Lundi, la sortie d'un de ses proches, Etienne Pinte, a fait étincelle. Le Premier ministre est "très mal à l'aise" avec le débat sur la laïcité, prévu le 5 avril par l'UMP, a affirmé le député des Yvelines.

Le parlementaire était-il en service commandé? "Ca n'est pas le genre" de la maison, a assuré à l'AFP l'entourage de François Fillon.

Mais moins d'une semaine après l'appel du Premier ministre à "contrer le FN" lors du second tour des cantonales -en contradiction avec la ligne édictée par l'Elysée et le parti-, cette déclaration a semblé ulcérer Jean-François Copé.

Sur un plateau de télévision, le patron de l'UMP a accusé M. Fillon d'être dans "une posture" et de "ne pas jouer collectif".

Etienne Pinte a répliqué le premier, réclamant la "démission" de M. Copé, avant que François Fillon lui-même ne tente de recadrer le secrétaire général de l'UMP lors d'une réunion mardi à l'Elysée.

Rapidement, un cessez-le-feu a été decrété.

Mais l'incident a marqué, comme le prouve la médiatisation faite à l'annonce de la non-participation de François Fillon au débat sur la laïcité, une décision prise de longue date et en accord avec M. Sarkozy, selon Matignon.
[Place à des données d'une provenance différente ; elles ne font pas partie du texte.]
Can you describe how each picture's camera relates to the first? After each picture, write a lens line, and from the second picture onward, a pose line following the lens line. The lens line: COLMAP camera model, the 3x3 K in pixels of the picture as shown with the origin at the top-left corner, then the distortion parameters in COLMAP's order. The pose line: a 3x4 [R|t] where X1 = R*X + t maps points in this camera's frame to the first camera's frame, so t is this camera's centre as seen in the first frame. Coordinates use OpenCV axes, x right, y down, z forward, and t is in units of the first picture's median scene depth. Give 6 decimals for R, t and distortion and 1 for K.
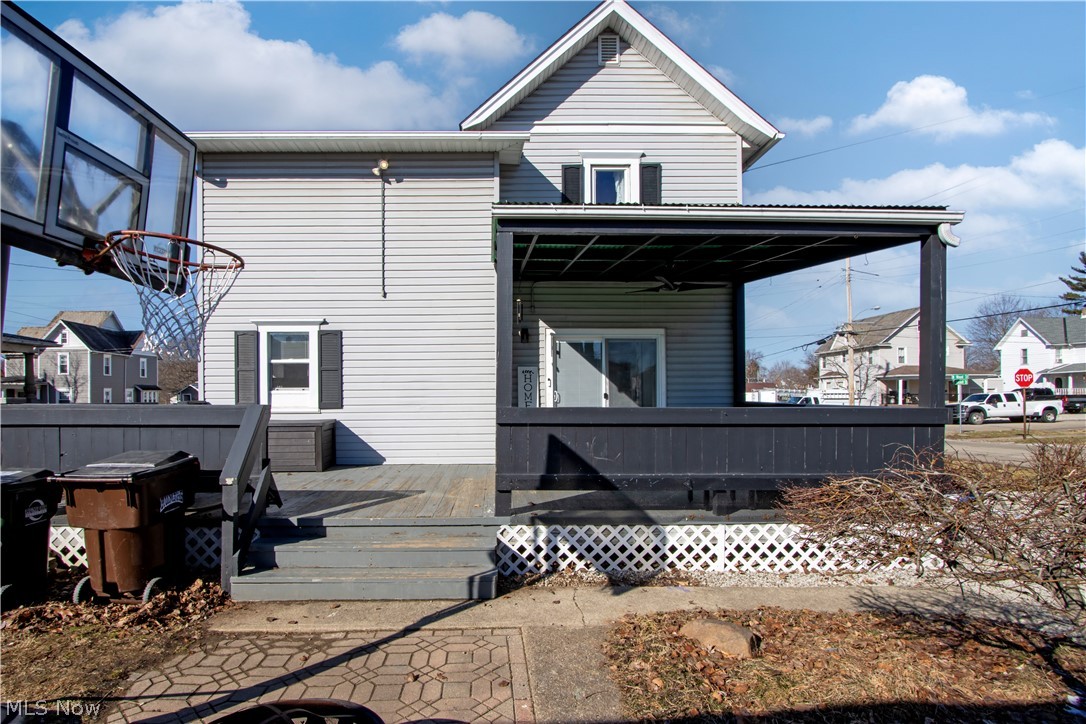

Six mois après avoir souligné que le chef de l'Etat n'était pas son "mentor", cet épisode a surtout été interprété dans l'opinion comme un nouvel acte d'émancipation du Premier ministre, même si son entourage s'en défend.

"Il n'y a aucune prise de distance (avec le président), ça n'est pas dans sa façon de faire", insiste ce proche de François Fillon.
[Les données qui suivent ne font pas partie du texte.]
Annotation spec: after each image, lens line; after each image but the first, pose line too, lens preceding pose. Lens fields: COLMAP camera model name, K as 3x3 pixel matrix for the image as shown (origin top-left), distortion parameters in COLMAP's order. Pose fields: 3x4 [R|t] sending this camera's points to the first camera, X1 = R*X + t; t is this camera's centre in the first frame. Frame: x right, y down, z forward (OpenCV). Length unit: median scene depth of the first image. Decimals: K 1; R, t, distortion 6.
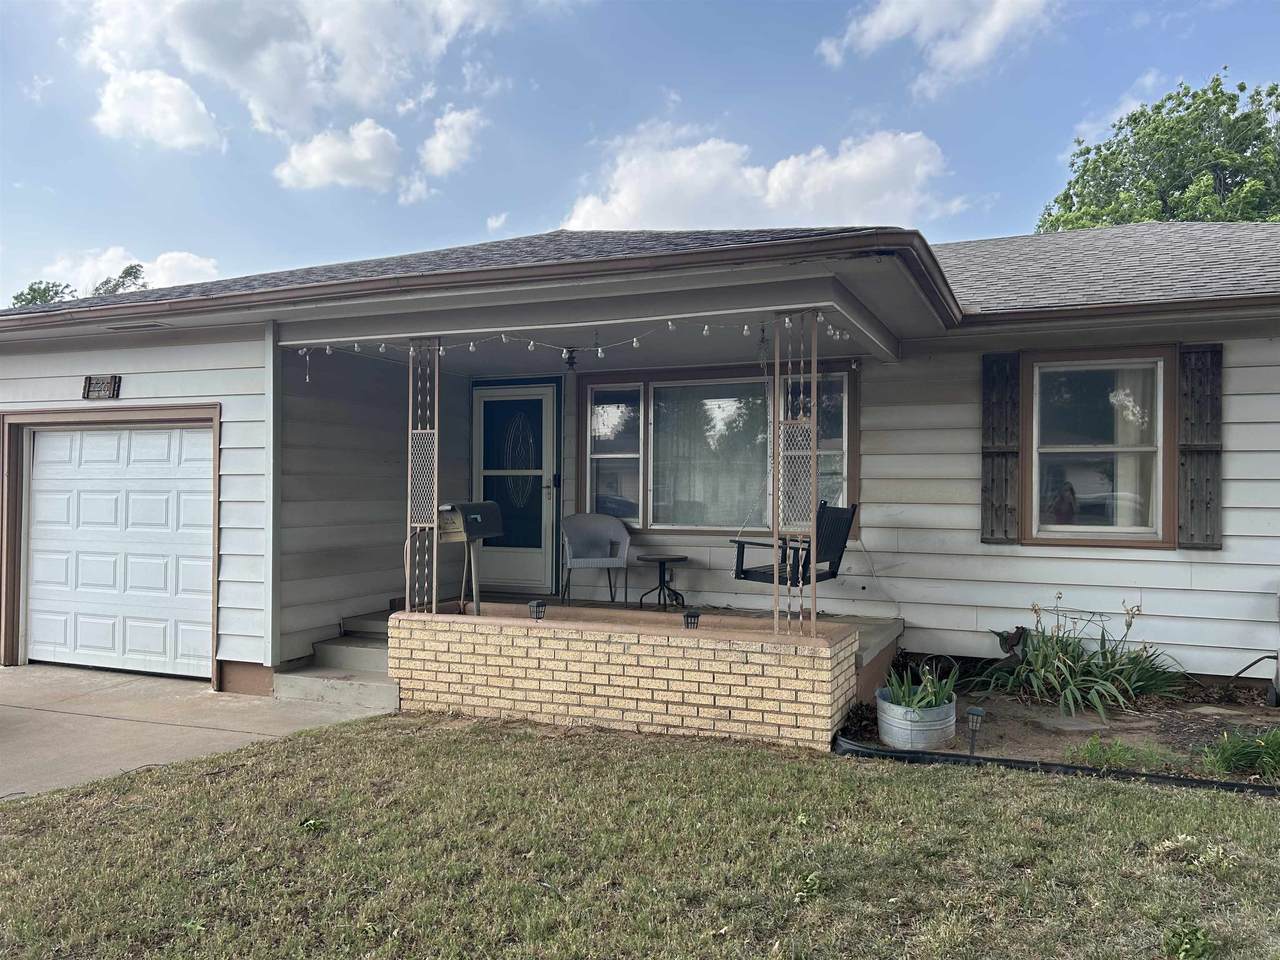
lens RADIAL K [[946.9, 0, 644.7], [0, 946.9, 485.5], [0, 0, 1]] dist [0.054112, -0.056615]
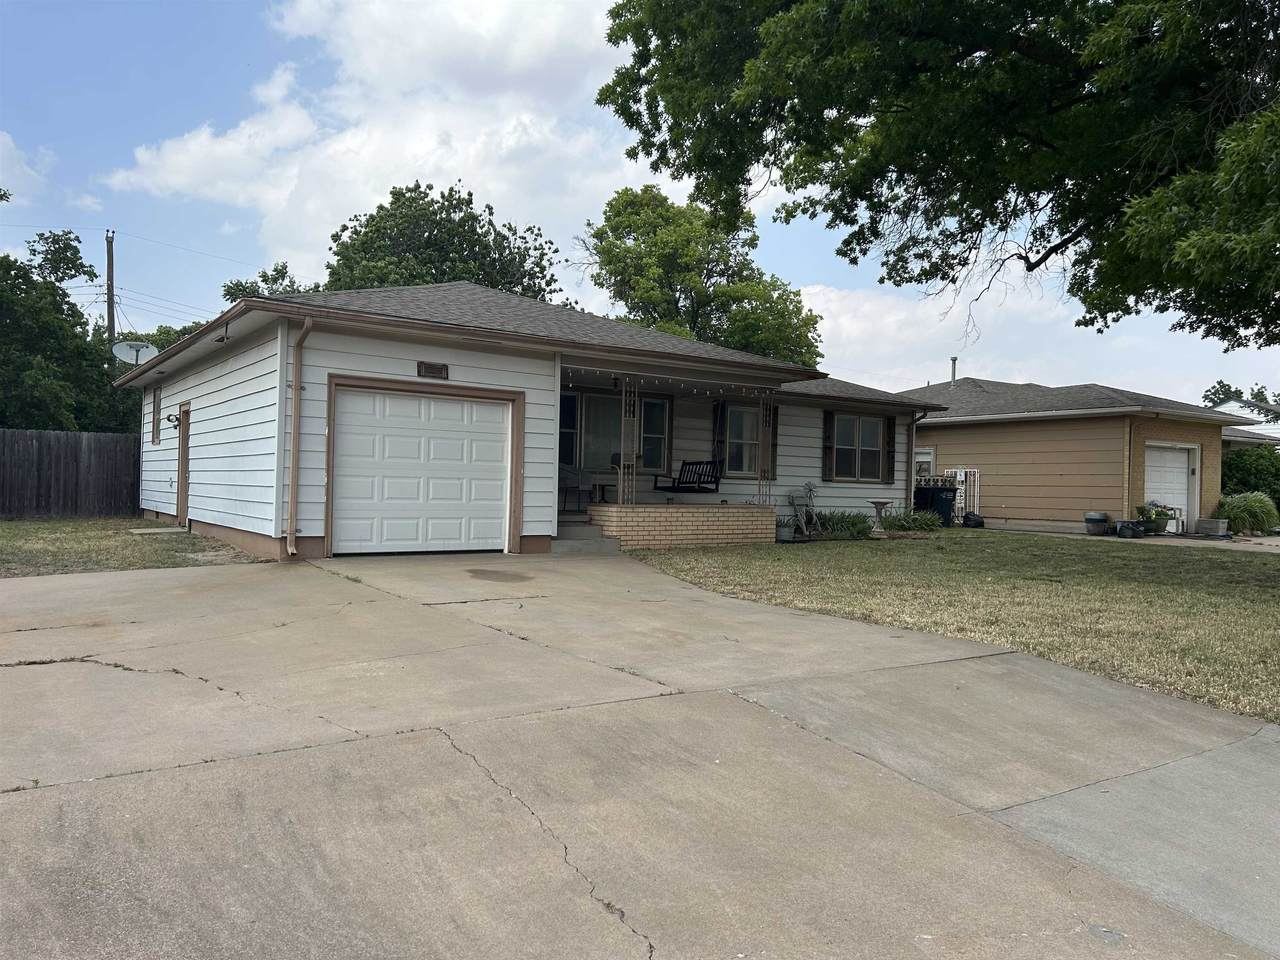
lens RADIAL K [[946.9, 0, 636.5], [0, 946.9, 475.1], [0, 0, 1]] dist [0.054112, -0.056615]
pose [[0.537823, 0.017882, 0.842868, -1.859037], [-0.029914, 0.999550, -0.002118, 0.067792], [-0.842527, -0.024075, 0.538116, -0.132133]]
FN, laïcité, il "a suggéré en creux une distanciation avec Nicolas Sarkozy sur ces sujets. A la Fillon", affirme au contraire Gaël Sliman, de BVA.

"Cela pourrait être pris comme une trahison", poursuit M. Sliman. "Mais c'est au contraire perçu comme en cohérence avec ses convictions et comme une stratégie plus pertinente que celle suivie par Nicolas Sarkozy", note-t-il.
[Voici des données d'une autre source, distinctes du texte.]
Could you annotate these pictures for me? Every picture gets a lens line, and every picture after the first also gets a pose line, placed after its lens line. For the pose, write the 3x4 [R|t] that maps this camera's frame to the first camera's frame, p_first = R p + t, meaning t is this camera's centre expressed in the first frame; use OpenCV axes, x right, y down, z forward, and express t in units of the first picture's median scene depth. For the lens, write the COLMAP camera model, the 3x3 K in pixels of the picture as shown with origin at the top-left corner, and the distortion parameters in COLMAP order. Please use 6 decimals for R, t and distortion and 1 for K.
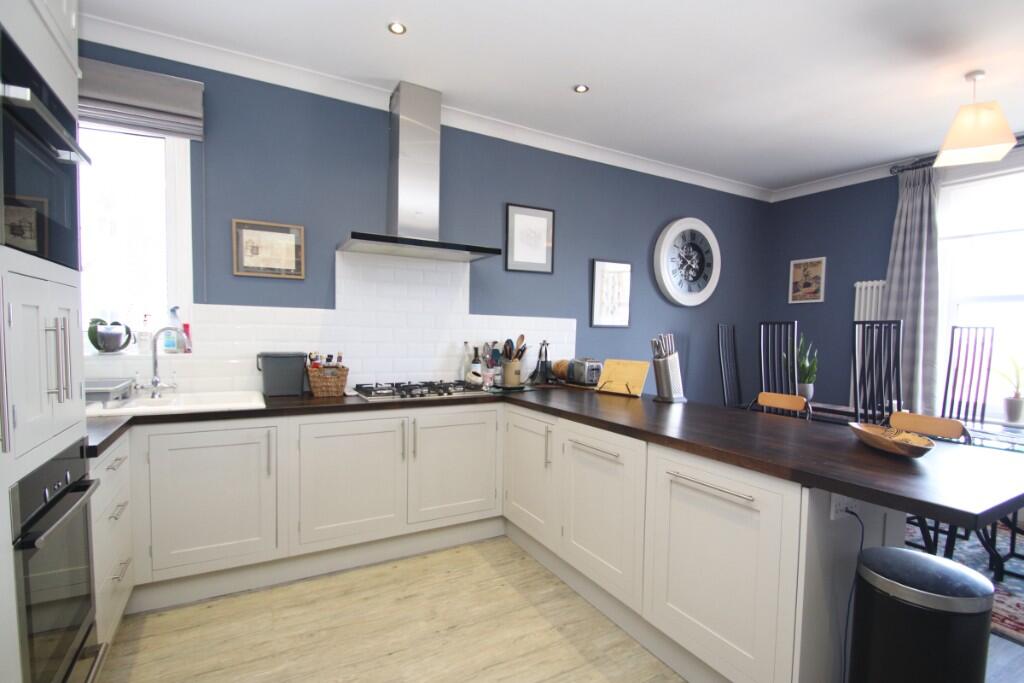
lens RADIAL K [[479.3, 0, 513.8], [0, 479.3, 355.0], [0, 0, 1]] dist [0.026229, -0.023138]
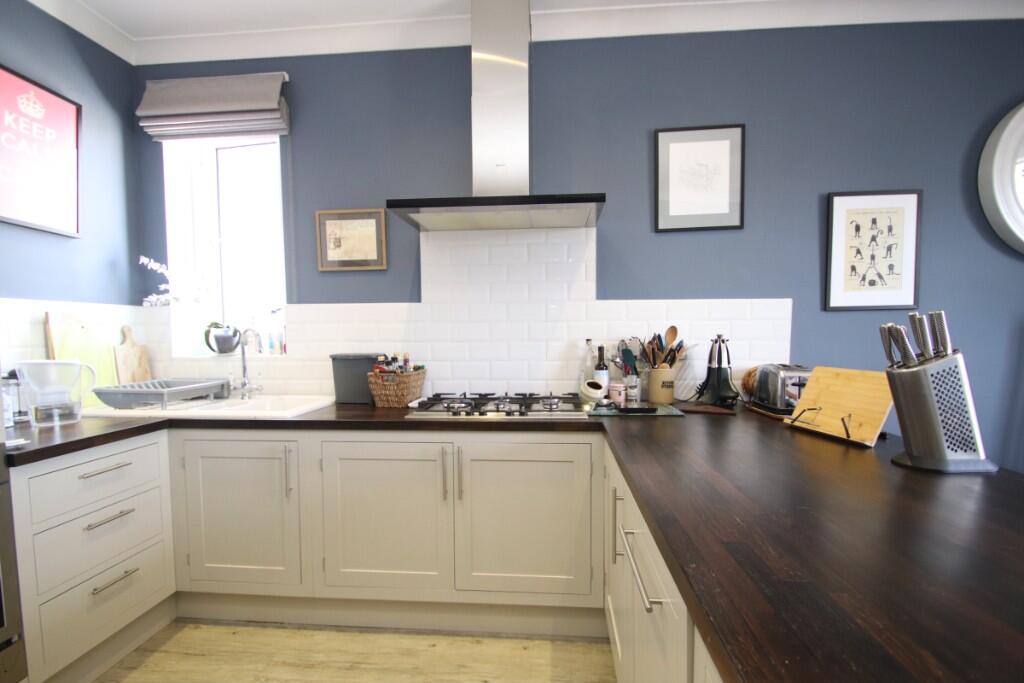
lens RADIAL K [[478.3, 0, 516.9], [0, 478.3, 357.0], [0, 0, 1]] dist [0.015858, -0.017707]
pose [[0.831021, 0.003555, -0.556230, 0.206259], [-0.002282, 0.999993, 0.002982, -0.002611], [0.556236, -0.001209, 0.831023, 0.355941]]
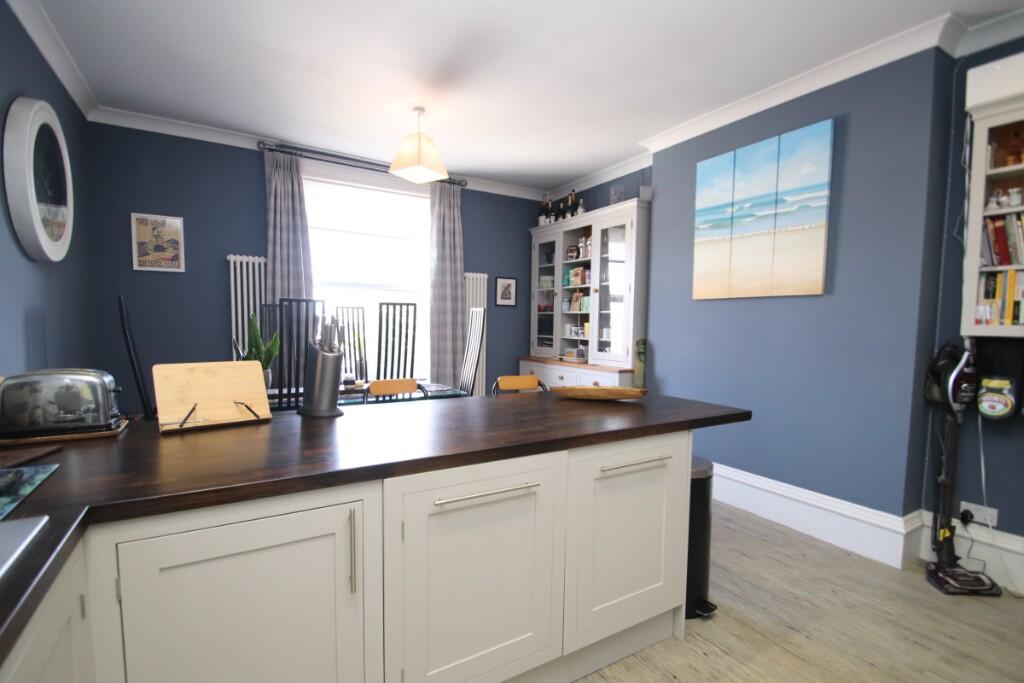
lens RADIAL K [[478.3, 0, 516.9], [0, 478.3, 357.0], [0, 0, 1]] dist [0.015858, -0.017707]
pose [[-0.030961, -0.091647, 0.995310, -0.295764], [0.033086, 0.995148, 0.092661, -0.030913], [-0.998973, 0.035800, -0.027778, 0.626461]]
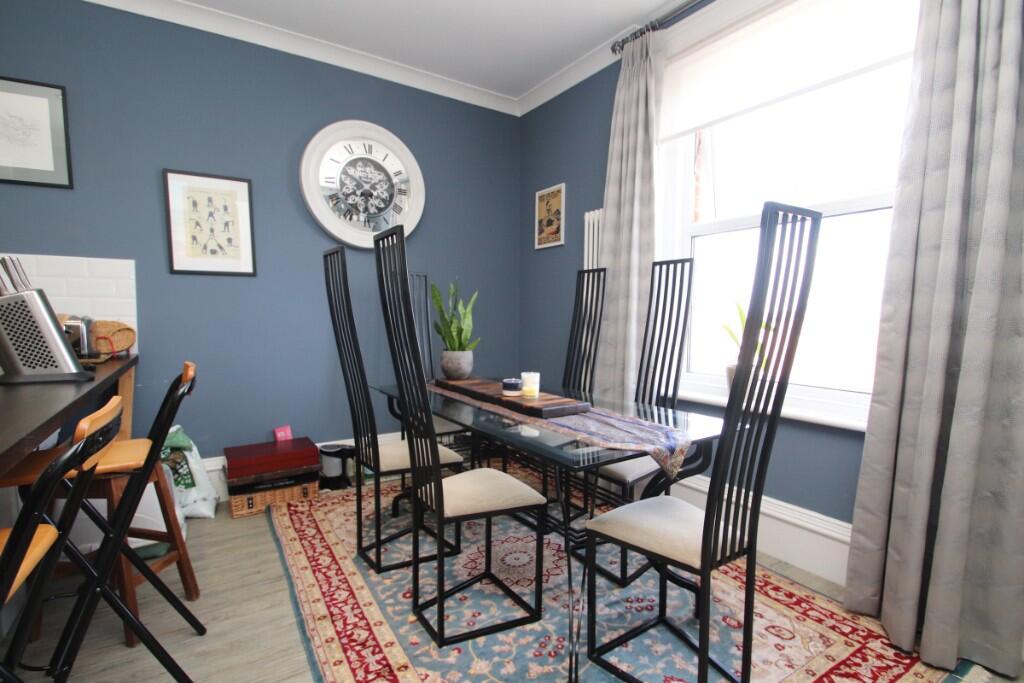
lens RADIAL K [[479.3, 0, 513.8], [0, 479.3, 355.0], [0, 0, 1]] dist [0.026229, -0.023138]
pose [[0.997155, -0.020104, 0.072649, 0.695091], [0.017009, 0.998932, 0.042967, 0.041953], [-0.073435, -0.041609, 0.996432, 0.339178]]
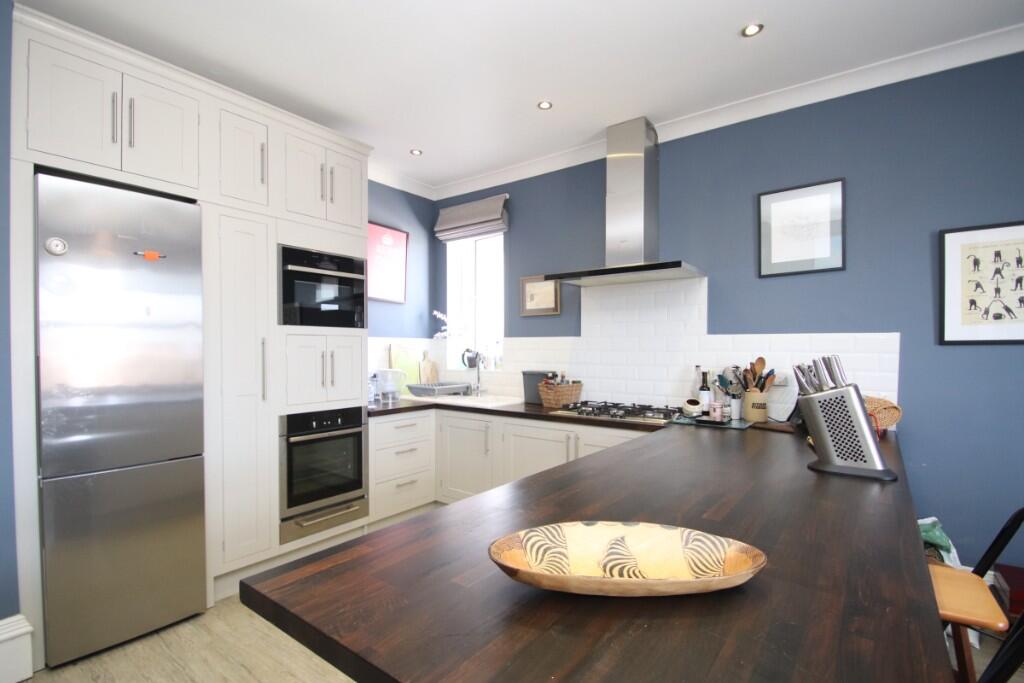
lens RADIAL K [[478.3, 0, 516.9], [0, 478.3, 357.0], [0, 0, 1]] dist [0.015858, -0.017707]
pose [[0.409164, -0.002727, -0.912457, 0.577142], [-0.037915, 0.999081, -0.019988, -0.012970], [0.911673, 0.042774, 0.408685, 0.331277]]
Dans un sondage BVA diffusé mardi, M. Fillon voit sa cote de bonnes opinions gagner huit points (à 51%), une hausse imputée par l'institut à l'"appel clair au Front républicain".

Le politologue Philippe Braud va plus loin.

"Le clash avec Copé semble montrer que François Fillon commence à prendre confiance en son destin", juge-t-il. "C'est quelqu'un qui médite longuement, (...) et il paraît clair qu'en se démarquant de Nicolas Sarkozy et Jean-François Copé, il creuse le début d'un sillon" vers la présidentielle.

Selon M. Braud, "c'est à la fois le moment et le terrain".

La voie est pourtant étroite pour le Premier ministre. A sa droite, Jean-François Copé, qui vise ouvertement 2017, colle à la ligne du chef de l'Etat. A sa gauche, Jean-Louis Borloo, le perdant du remaniement de novembre, mijote toujours sa revanche. Et MM. Copé et Borloo ne manquent pas d'afficher leurs cordiales relations.

Pire pour le chef du gouvernement, si adulé des parlementaires qu'ils avaient imposé sa reconduction triomphale à Matignon à l'automne: il ne fait plus l'unanimité parmi les députés UMP, dont certains évoquent une "cassure".

Dans l'entre-deux tours des cantonales, Claude Goasguen s'était même fait menaçant. "Il ne faut pas que le Premier ministre oublie que les députés UMP ont beaucoup oeuvré" pour son maintien. "S'il le fallait, on le lui rappellerait".